=== Dataset entries ===

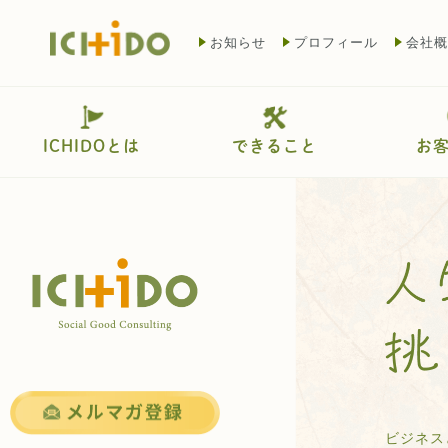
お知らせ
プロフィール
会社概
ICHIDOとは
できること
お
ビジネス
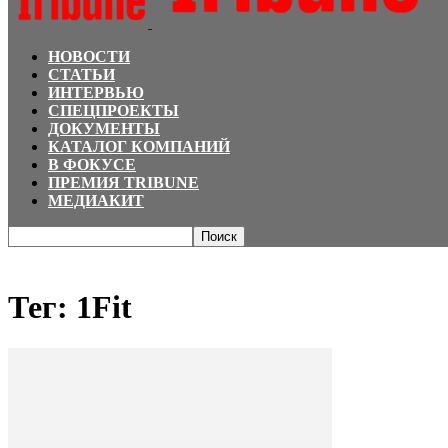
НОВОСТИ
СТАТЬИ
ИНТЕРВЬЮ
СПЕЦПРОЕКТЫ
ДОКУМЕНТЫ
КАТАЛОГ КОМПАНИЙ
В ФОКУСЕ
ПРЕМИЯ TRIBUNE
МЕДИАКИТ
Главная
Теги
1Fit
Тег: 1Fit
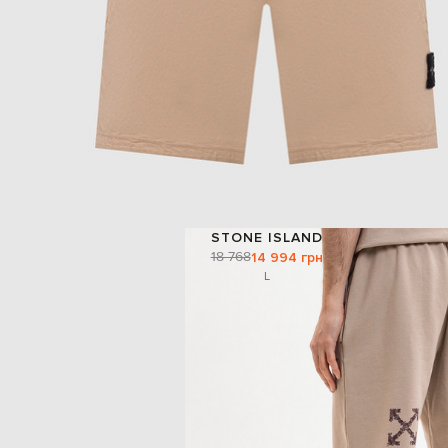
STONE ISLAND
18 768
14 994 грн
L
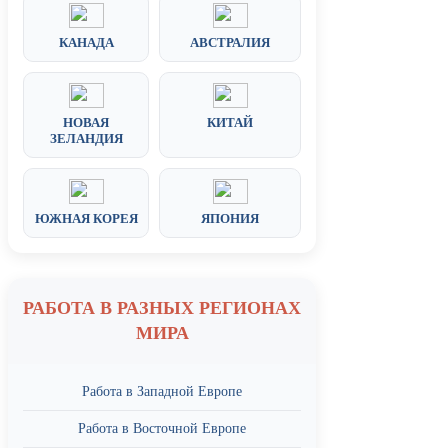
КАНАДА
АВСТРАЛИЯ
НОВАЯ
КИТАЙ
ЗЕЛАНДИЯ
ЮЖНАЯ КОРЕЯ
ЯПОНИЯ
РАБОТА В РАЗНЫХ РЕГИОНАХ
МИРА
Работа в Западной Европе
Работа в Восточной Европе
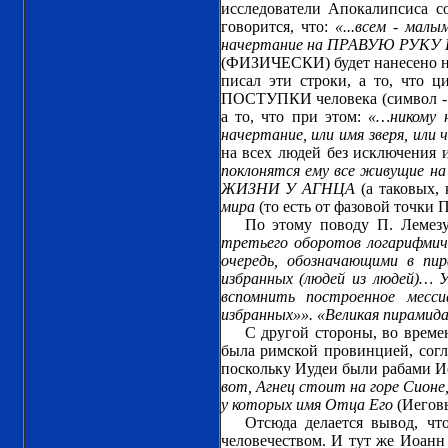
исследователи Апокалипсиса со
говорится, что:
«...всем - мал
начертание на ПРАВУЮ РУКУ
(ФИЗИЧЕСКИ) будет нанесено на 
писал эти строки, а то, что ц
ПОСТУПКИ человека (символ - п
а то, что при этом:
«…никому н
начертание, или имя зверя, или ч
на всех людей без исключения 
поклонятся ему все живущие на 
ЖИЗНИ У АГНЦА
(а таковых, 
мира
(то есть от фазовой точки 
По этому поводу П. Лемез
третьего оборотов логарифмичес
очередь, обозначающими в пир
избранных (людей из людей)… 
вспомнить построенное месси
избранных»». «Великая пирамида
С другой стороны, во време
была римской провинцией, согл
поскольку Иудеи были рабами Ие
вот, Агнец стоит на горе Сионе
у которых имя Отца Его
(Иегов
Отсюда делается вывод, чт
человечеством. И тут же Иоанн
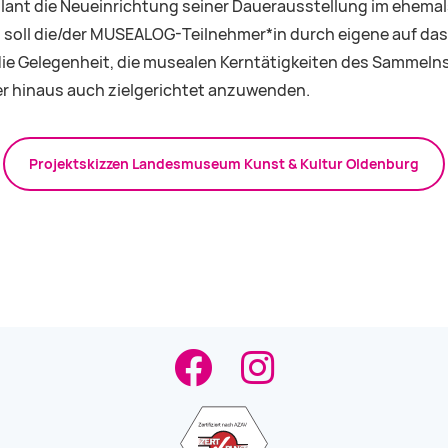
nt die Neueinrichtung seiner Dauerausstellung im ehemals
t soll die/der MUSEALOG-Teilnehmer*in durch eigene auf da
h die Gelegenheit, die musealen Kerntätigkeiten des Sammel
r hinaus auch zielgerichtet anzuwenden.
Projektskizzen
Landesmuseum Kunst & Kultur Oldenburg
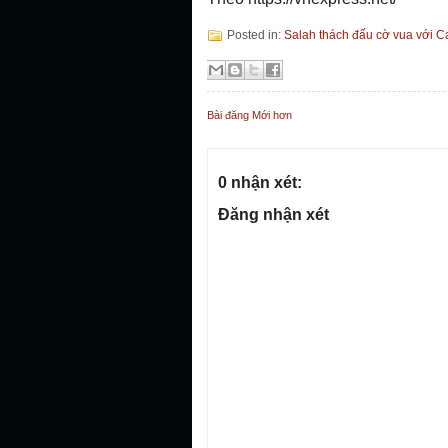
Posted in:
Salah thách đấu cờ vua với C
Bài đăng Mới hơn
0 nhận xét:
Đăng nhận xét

===
=== Dataset entries ===

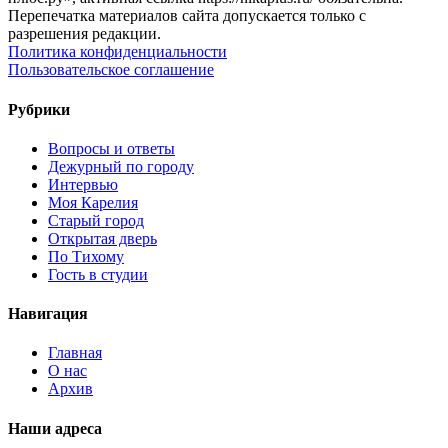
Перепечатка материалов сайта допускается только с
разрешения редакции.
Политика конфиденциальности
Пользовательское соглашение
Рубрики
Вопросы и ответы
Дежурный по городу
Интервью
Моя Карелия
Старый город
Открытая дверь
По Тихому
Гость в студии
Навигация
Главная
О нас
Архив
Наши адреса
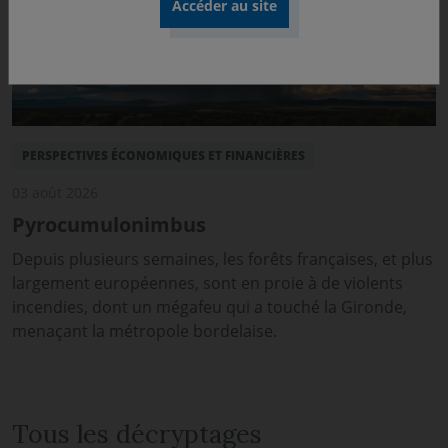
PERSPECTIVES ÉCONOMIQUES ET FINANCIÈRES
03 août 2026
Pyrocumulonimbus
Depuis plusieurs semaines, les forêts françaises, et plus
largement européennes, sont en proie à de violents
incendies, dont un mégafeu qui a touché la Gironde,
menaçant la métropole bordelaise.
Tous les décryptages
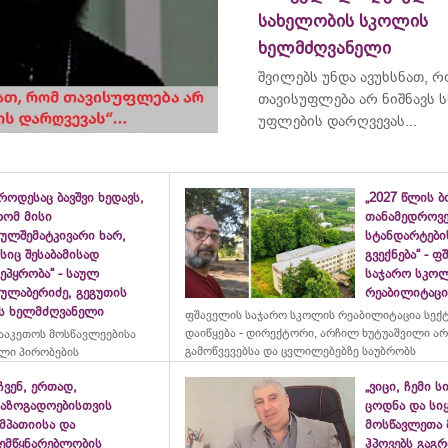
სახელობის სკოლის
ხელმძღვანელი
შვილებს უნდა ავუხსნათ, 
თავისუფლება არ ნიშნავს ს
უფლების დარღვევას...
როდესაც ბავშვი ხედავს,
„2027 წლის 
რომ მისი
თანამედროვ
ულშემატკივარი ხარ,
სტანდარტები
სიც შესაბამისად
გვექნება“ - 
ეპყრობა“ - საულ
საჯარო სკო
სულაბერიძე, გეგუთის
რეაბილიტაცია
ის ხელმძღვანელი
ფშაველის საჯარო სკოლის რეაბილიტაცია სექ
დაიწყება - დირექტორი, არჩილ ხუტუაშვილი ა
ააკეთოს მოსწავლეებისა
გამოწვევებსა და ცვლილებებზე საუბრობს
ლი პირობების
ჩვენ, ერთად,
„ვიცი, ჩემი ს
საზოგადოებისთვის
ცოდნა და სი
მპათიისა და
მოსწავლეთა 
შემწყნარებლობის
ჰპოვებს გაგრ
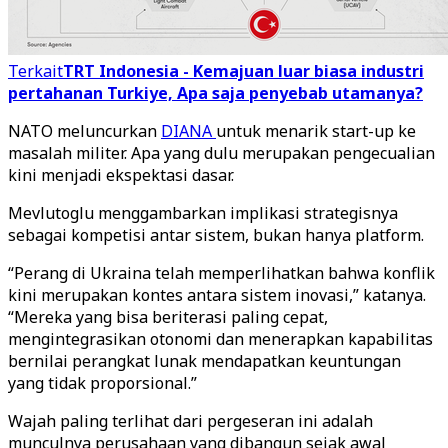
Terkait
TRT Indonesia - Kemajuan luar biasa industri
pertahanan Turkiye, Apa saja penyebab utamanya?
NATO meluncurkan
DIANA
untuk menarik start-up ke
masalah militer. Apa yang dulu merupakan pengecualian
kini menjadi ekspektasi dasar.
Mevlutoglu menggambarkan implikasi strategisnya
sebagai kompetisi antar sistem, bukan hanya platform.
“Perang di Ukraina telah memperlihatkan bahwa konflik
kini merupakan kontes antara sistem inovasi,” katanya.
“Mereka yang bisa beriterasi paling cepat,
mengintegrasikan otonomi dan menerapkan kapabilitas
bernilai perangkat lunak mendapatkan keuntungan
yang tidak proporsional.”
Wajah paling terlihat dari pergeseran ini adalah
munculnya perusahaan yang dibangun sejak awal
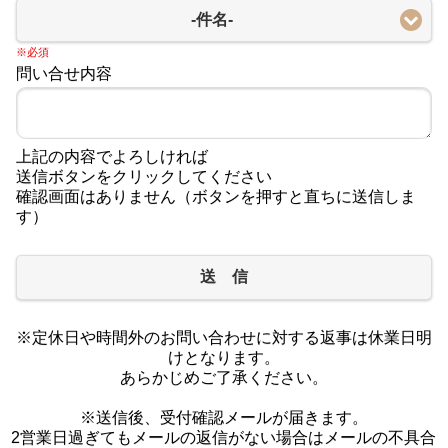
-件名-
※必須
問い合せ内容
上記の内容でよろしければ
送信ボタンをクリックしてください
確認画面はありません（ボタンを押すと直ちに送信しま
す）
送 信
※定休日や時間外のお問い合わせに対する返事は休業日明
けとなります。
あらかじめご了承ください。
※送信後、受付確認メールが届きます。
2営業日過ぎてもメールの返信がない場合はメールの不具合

===

◆ Exercise prompt:
Each line of the data that holds "სკოლის" should be copied.

◆ Result of this task:
სახელობის სკოლის
ფშაველის საჯარო სკოლის რეაბილიტაცია სექ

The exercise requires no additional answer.